[Editor’s Note: Today’s guest post comes from Melissa Anderson. She shares about the worries of motherhood, postpartum anxiety, and what helped her through the hardest times. -Jenna]
Being a Mom is the most wonderful thing in the world. It’s also the hardest.
Did you know before becoming a Mom you could have such an all consuming love and fear at the same time? Fear that you don’t measure up. Fear that you aren’t teaching your baby all the things they need to learn at the right time.
Is my baby delayed? I should be reading to her more. At least 20 minutes a day the home nurse said. I also need to be sitting her up, propped up by pillows so she can learn how to do it on her own. My app says she should be able to sit like that for a long time and probably able to roll over soon. I should have started helping her sit and roll over sooner and be doing it more than I am. Shouldn’t she be grabbing and holding her toys better by now? I need to play with her more and help teach her. I also really need to finish that sleep book that I bought so I can figure out how to time and space her naps just right so she can fall asleep earlier and sleep better at night.
You’re wondering if you’re doing it right—you know, this whole Mothering thing. And if you have Postpartum Depression and Anxiety like me, these thoughts can consume your. every. thought. all. day. long.
And all night long.
Is her head too flat? She’s going to have brain damage because of me. I just know she’s going to die tonight because I won’t be able to hear her cry or the monitor will stop working or she’ll somehow roll over at 5 weeks old and suffocate. Her carseat isn’t exactly right. The straps aren’t right. I can’t ever get them right. I shouldn’t even be a Mother. I can’t even breastfeed her. I can’t even get my breasts to do what they were made for. She can’t latch. She’s on formula. She’s going to die because she’s not getting my antibodies from breastmilk and she’ll get sick. She’s going to die. She’s going to die. She’s going to die. It will be all my fault. I am a terrible mother. I am doing everything wrong. I shouldn’t even be here. She’ll be better off without me. My husband is doing better than I am. What is wrong with me? Why can’t I stop worrying and crying? Why can’t I function? Why all the panic attacks? I should just leave. I don’t belong here. She deserves better.
These fears, these panic attacks, these emotions, the guilt, the analyzing of everything, the imagining the worst of everything, the “I’m not enough,” and the “should bes” and “should haves” can fill you up until it’s spilling over the edges.
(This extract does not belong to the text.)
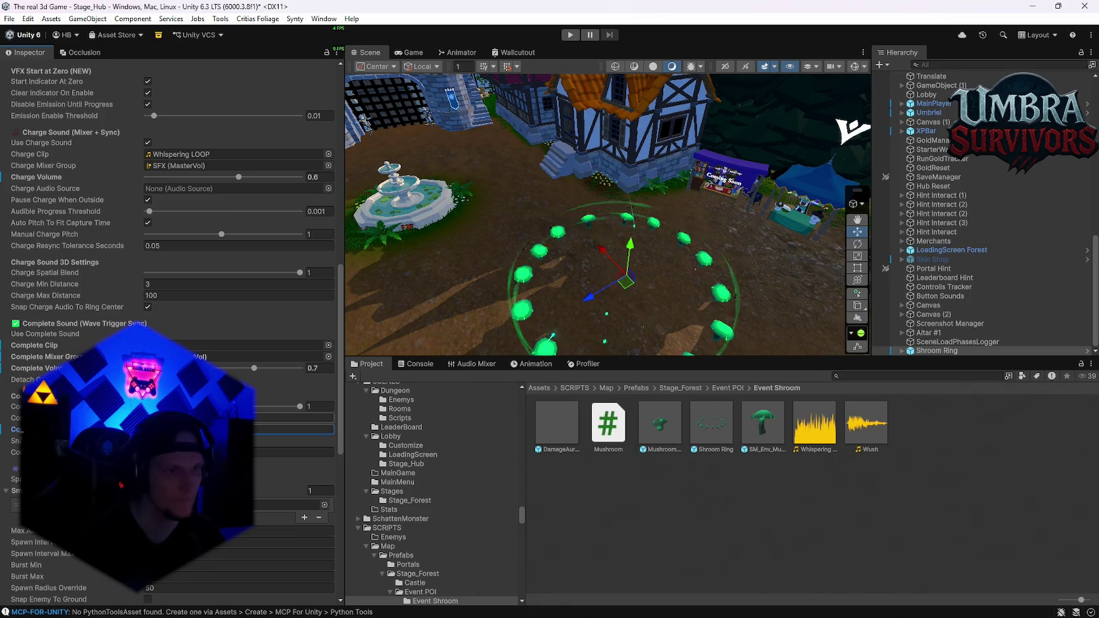
{"action": "scroll", "coordinate": [198, 264], "scroll_direction": "up", "scroll_amount": 2}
And you wonder if you’ll ever be able to truly breathe again.
Oh, but then.
I see that smile on her face meant just for me. That twinkle in her eye saying she knows I’m her Mommy. That all she needs is my love and touch and cuddles and kisses. That coo that tells my heart I’m more than enough. I’m doing the best I can. I’m giving her all she needs.
It’s always been her.
When it (PPD/A) was really bad, she was the only thing that could stop my panic attacks. She would know. We were connected. She would wake up out of a dead sleep and cry until she was in my arms and her cry would immediately stop when my husband would place her in my shaking arms.
And that sweet darling calmed my heart and stopped my tears.
With no words at all.
And now my heart is healing.
Now I have normal, healthy worries that don’t overwhelm me into devastation.
Now I can breathe.
I can feel her heart.
Her heart that is connected to mine with so many invisible yet tangible sinews. She will always be and have a part of my heart. Because that’s the best thing I can give her.
My love. My heart. Forever.
And when she’s grown up and on her own she’ll take part of my heart with her. But, that’s okay. That part is just for her. So she can carry a piece of me with her everywhere she goes. A literal piece of my heart walking around in the world. It’s the one thing I can give her that will always, always, always stay with her.
There are smiles and light and happiness ahead.
Stay strong, Mommas.
Fight on, Warriors.
Melissa Anderson blogs at Finding Joy in This Journey and is a Mom to an almost 5 month old, Annabelle, and wife to Nick. She currently lives in Utah but is a Southern girl at heart. Melissa is a Warrior Mom Ambassador and has a new passion to help other women understand and recognize perinatal mood and anxiety disorders, to encourage them to get the help they need, and to reduce stigma.